Os Mortos não sabem de nada?





Os mortos
não sabem nada?

            Um protestante, amigo nosso, põe-nos diante dos olhos o seguinte trecho bíblico:

            "Porque os que estão vivos sabem que hão de morrer, porém os mortos não sabem mais nada, nem dali por diante êles têm alguma recompensa; porque a sua memória ficou entregue ao esquecimento." (Ecl., 9:5).

            O que ai afirma Salomão não resiste sequer a uma análise superficial. Senão, vejamos. Que é que lhe resta então ao Espírito? Se não sabe mais nada, nem tem alguma recompensa, porque a sua memória ficou entregue ao esquecimento, que é, portanto, que lhe acontecerá? Ressurgirá? Não pode ser, pois não terá alguma recompensa, e os protestantes creem que a ressurreição será a sua recompensa. Ora, se não ressurgir, como, no entender ainda dos protestantes, vai o justo para o "céu" e o ímpio para as "penas eternas"? Bem razão tinha o eminente filólogo e ilustre protestante Prof. Otoniel Mota quando disse que "evitava tratar de coisas secundárias e obscuras, que a Bíblia deixa na penumbra e que podem escandalizar mais do que edificar". O versículo acima é um dos muitos que há na Bíblia, capazes de induzir a erro os crentes aferrados à sua infalibilidade.

            Nosso amigo acha que tal passagem é uma prova de que os "mortos" não nos podem confortar em nada, por isso que o espiritista erra quando pensa que recebe uma mensagem "do outro mundo".

            Ao contrário do absurdo, acima exposto, que consiste em acreditar fique a alma inconsciente após a morte, sem alcançar recompensa, sem receber o prêmio ou o castigo dos atos bons ou maus aqui praticados, ensina-nos o Espiritismo que o Espírito, quando se desliga do corpo, pode, na verdade, achar-se confuso, perturbado, a principio, conforme o seu desenvolvimento ou a causa da morte. Terá, porém, plena consciência do que foi na Terra. Receberá a paga ou a condenação do bem ou do mal que praticou. Sentir-se-á num verdadeiro paraíso se a sua consciência estiver tranquila pela isenção de culpa. Julgar-se-á num verdadeiro inferno se o remorso lhe morder e queimar a mesma consciência pelos crimes e erros cometidos.

            A lei de Deus é, apesar de dogmas em oposição, progredir sempre. Ninguém se perderá, pois "Deus quer que todos os homens se salvem, e que cheguem a ter conhecimento da verdade." (Paulo, Tim. I. 2:4). E quando Deus quer quem poderá não querer?

→ Lista de tarefas
a. Transcreva todas as frases interrogativas do parágrafo do trecho da página que começa por "O que ai afirma Salomão".
b. No trecho da página, reescreva a passagem que vai de "Ao contrário do" até "e erros cometidos.", substituindo "paraíso" por "éden".

→ Dados brutos
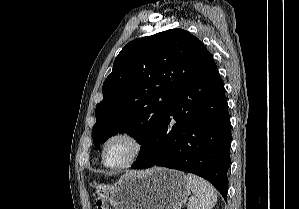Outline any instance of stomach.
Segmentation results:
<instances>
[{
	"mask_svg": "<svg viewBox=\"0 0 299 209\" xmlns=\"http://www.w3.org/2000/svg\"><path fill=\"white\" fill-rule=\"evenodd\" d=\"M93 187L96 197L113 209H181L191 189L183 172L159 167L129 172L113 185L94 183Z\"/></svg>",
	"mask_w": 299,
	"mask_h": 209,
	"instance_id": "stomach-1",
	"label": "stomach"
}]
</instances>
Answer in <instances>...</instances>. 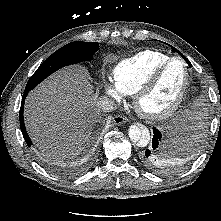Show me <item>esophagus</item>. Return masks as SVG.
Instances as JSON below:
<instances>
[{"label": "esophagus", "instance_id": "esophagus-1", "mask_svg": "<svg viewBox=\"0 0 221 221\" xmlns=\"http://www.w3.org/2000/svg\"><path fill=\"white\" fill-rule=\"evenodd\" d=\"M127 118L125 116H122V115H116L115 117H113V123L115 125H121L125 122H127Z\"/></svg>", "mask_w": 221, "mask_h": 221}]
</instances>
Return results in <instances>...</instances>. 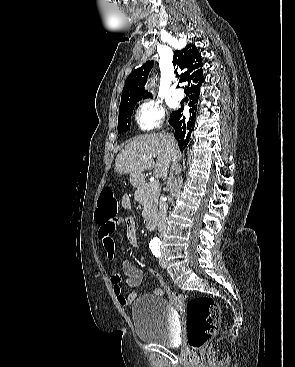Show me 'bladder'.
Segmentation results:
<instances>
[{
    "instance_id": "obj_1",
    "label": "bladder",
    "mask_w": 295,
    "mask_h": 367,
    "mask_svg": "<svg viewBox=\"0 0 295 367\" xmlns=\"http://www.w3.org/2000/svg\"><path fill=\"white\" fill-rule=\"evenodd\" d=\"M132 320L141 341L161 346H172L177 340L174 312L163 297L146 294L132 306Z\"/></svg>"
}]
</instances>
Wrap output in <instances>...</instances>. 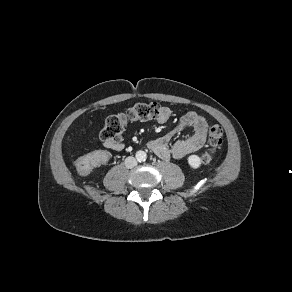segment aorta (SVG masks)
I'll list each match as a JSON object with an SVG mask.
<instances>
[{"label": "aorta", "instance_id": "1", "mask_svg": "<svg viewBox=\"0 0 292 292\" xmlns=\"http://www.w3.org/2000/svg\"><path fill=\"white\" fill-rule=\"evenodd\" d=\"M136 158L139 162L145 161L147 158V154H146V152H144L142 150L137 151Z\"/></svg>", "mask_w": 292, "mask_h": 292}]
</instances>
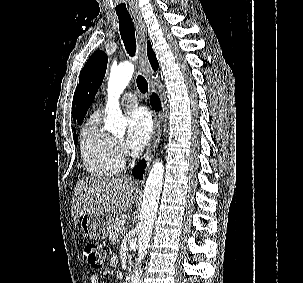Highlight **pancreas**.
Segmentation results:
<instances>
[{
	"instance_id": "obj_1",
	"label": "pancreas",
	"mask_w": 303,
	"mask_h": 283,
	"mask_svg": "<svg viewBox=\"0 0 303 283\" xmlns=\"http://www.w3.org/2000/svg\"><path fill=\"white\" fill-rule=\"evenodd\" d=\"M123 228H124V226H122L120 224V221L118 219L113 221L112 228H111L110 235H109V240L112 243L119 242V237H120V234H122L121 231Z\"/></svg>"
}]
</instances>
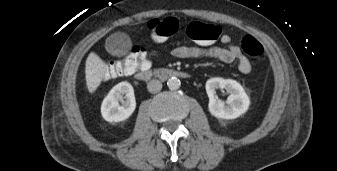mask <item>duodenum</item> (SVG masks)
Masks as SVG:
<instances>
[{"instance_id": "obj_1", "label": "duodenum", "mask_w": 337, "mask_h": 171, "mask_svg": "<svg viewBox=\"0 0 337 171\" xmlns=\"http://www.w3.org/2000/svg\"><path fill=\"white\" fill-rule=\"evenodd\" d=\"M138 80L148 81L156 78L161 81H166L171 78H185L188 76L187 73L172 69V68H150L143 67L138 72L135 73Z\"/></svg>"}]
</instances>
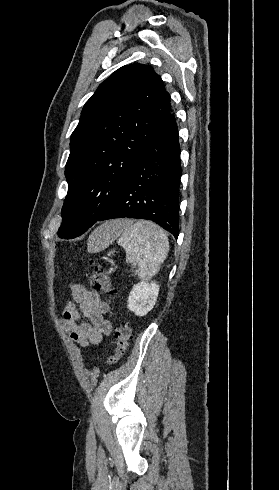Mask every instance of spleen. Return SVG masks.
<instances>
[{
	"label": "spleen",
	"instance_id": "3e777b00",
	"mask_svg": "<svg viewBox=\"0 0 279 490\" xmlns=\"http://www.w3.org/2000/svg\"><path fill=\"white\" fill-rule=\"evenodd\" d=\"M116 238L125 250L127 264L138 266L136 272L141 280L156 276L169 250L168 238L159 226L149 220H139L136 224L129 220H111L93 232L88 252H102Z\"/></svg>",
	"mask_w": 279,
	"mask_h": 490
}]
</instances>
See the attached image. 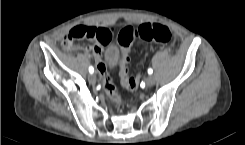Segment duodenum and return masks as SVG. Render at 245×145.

→ Respostas do exercício
a.
Que é que lhe resta então ao Espírito?
Se não sabe mais nada, nem tem alguma recompensa, porque a sua memória ficou entregue ao esquecimento, que é, portanto, que lhe acontecerá?
Ressurgirá?
Ora, se não ressurgir, como, no entender ainda dos protestantes, vai o justo para o "céu" e o ímpio para as "penas eternas"?

b.
Ao contrário do absurdo, acima exposto, que consiste em acreditar fique a alma inconsciente após a morte, sem alcançar recompensa, sem receber o prêmio ou o castigo dos atos bons ou maus aqui praticados, ensina-nos o Espiritismo que o Espírito, quando se desliga do corpo, pode, na verdade, achar-se confuso, perturbado, a principio, conforme o seu desenvolvimento ou a causa da morte. Terá, porém, plena consciência do que foi na Terra. Receberá a paga ou a condenação do bem ou do mal que praticou. Sentir-se-á num verdadeiro éden se a sua consciência estiver tranquila pela isenção de culpa. Julgar-se-á num verdadeiro inferno se o remorso lhe morder e queimar a mesma consciência pelos crimes e erros cometidos.